CrateDB nodes constantly crashing

Hi everyone,

We have a 3 nodes (8 cores - 64 GB RAM each node) cluster in AWS Cloud. Our use case is an IOT platform and our data ingestion rate is about 350 insertions/sec. With a data retention window of about 6 months.

CRATE_HEAP_SIZE = 30.5 GB

We are currently getting nodes disconnections every 30 minutes or less. The node completely crashes, restart and a new master node is elected.

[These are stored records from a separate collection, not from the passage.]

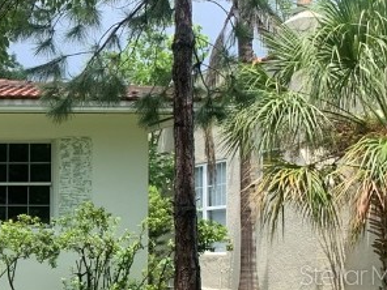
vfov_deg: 16.2
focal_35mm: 90
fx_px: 1006
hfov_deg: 18.4
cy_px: 274
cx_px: -247
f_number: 1.8
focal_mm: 4.25
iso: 25
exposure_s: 1/903
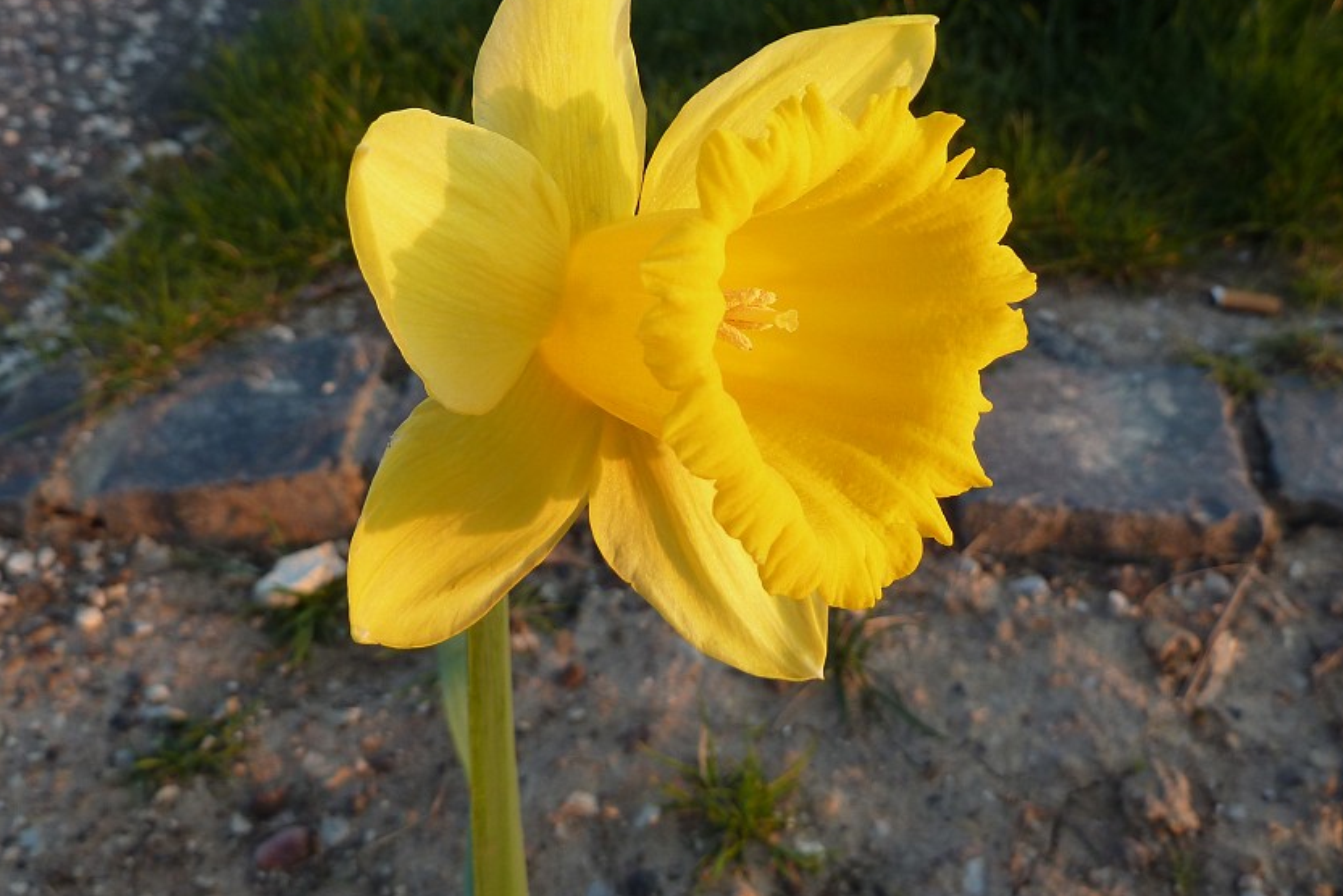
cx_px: 722
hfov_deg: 58.6
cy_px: 363
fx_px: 1194
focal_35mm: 32
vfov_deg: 41.0
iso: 80
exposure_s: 1/100
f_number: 3.3
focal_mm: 4.1
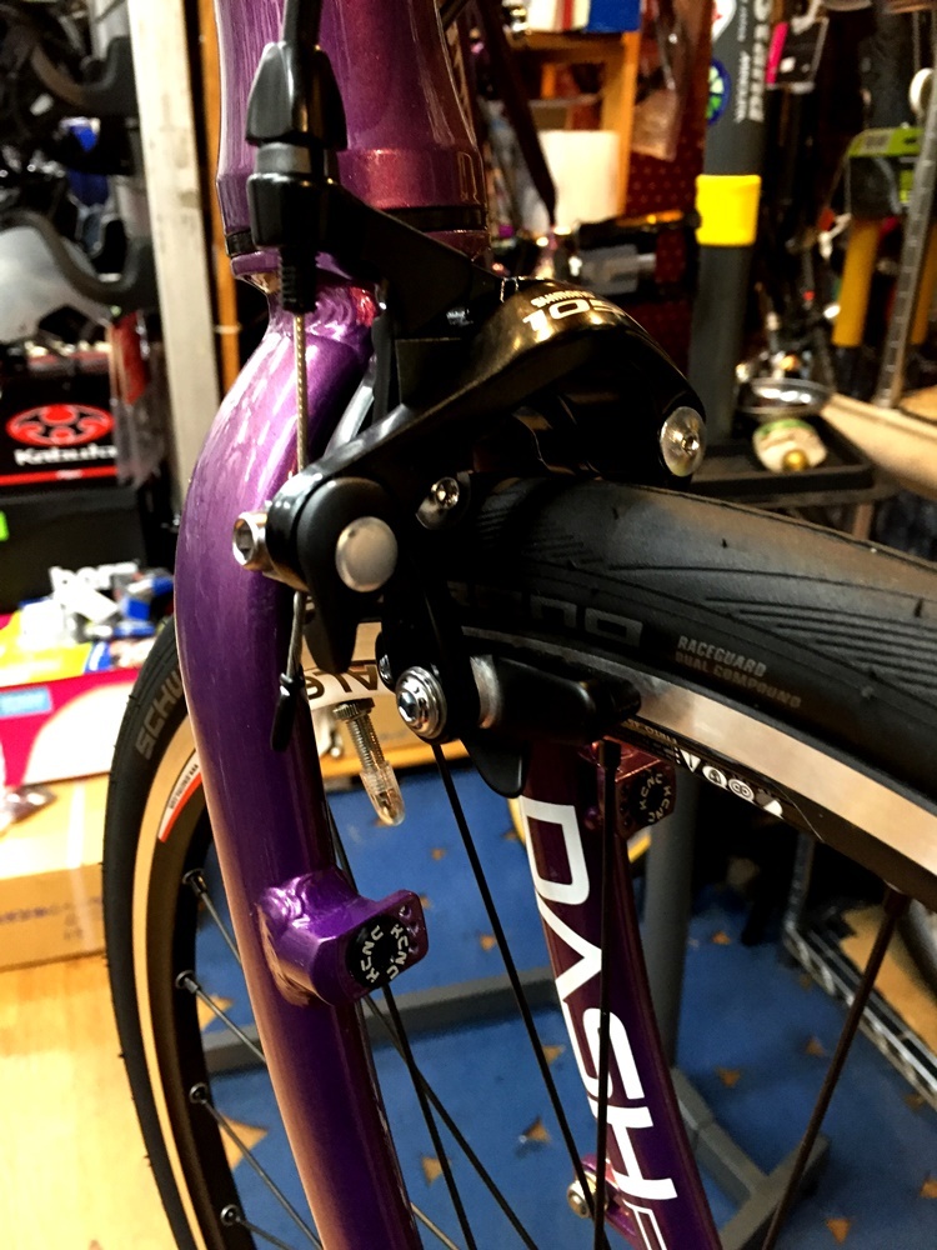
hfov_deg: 48.2
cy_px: 625
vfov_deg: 61.7
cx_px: 468
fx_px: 1047
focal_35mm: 29
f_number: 2.2
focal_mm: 4.15
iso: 250
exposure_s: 1/33
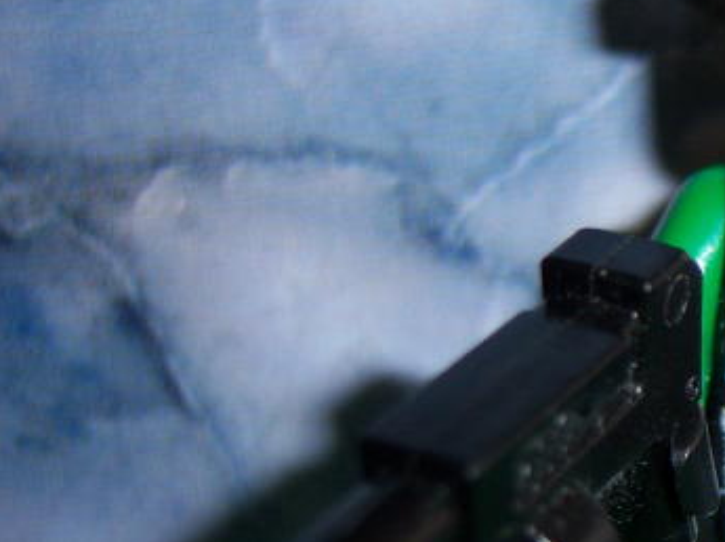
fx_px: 2239
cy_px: 370
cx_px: 904
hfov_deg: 17.4
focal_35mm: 107
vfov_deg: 13.8
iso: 80
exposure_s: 1/60
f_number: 2.8
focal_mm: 7.5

This happens all day.

Any advice?

Thanks in advance

Could you share some further information with us?

  • Which version of CrateDB are you using?
  • Which OS are you running CrateDB on?

Further you might provide:

  • DB Schemas
  • Config File
  • A heap dump
  • The crate log of the crashing node

… and …

  • Monitoring snapshots (e.g. grafana) of exposed JMX metrix
    • crate_threadpools queueSize/active/rejected,
    • GC infos:
      • Young + Old Generation avg (jvm_gc_collection_seconds_sum/jvm_gc_collection_seconds_count)
      • Survivor space (jvm_memory_pool_bytes_used)
      • GC rates (jvm_gc_collection_seconds_count)
    • DirectBuffer memory usage (jvm_buffer_pool_used_bytes)
    • Queries per second (crate_query_total_count)
    • Query error rate (crate_query_failed_count)
    • CircuitBreaker memory usages (crate_circuitbreakers)

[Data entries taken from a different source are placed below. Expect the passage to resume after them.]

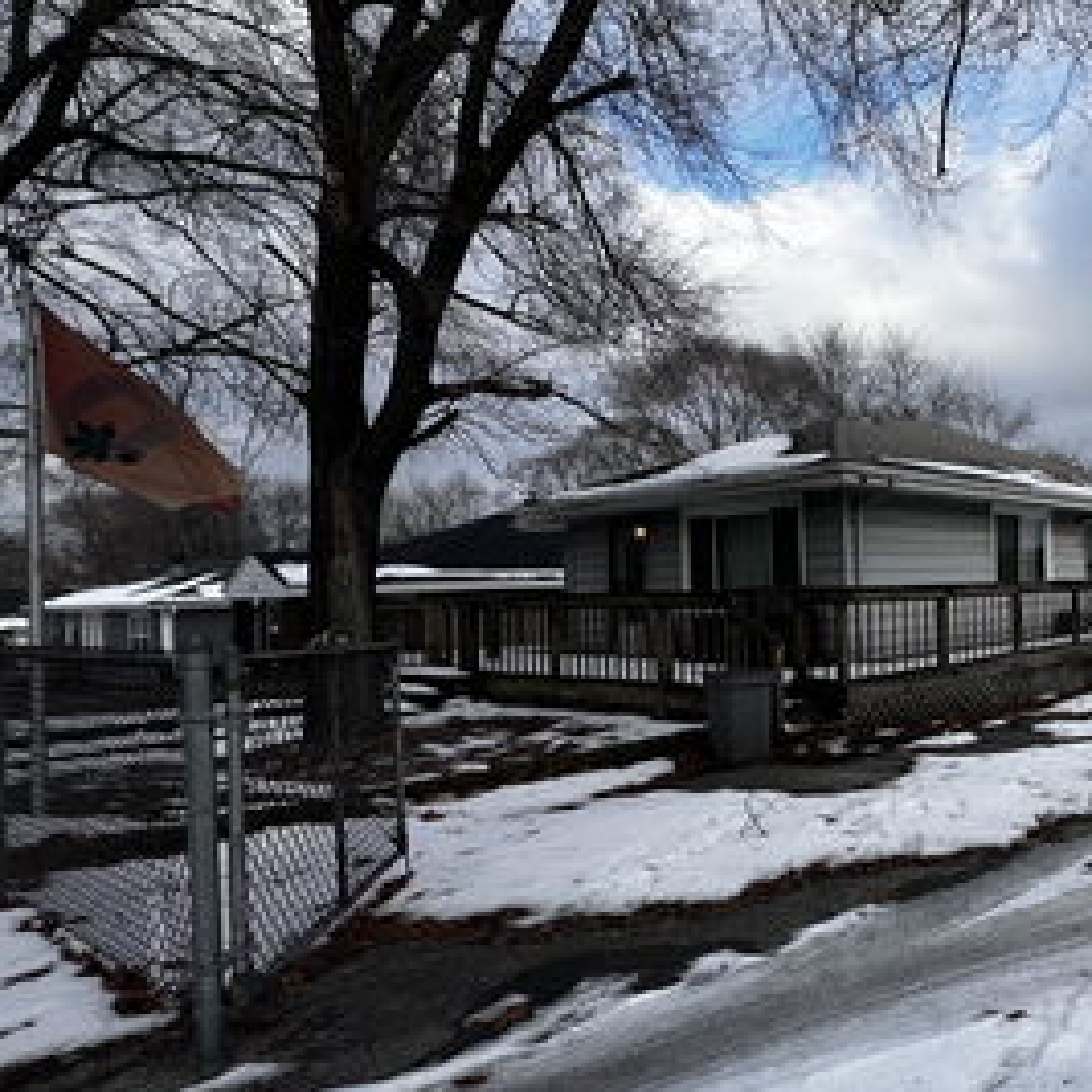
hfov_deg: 57.2
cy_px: 585
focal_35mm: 22
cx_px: 1031
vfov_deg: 69.5
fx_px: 785
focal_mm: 1.57
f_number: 1.8
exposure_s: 1/664
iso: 32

Hey Daniel, any update on this one?

I will be glad to look into this. To be sure to be as close to your setup as possible, I appreciate the following information:

  • cratedb version
  • crate.yml / configuration flags
  • show create table of the ingest column
  • how many data do you have in the table/partitions
  • os version/image
  • EC2 Type you use
  • Loadbalancer type
  • filesystem/-type/size where the data is stored

Regards,
Walter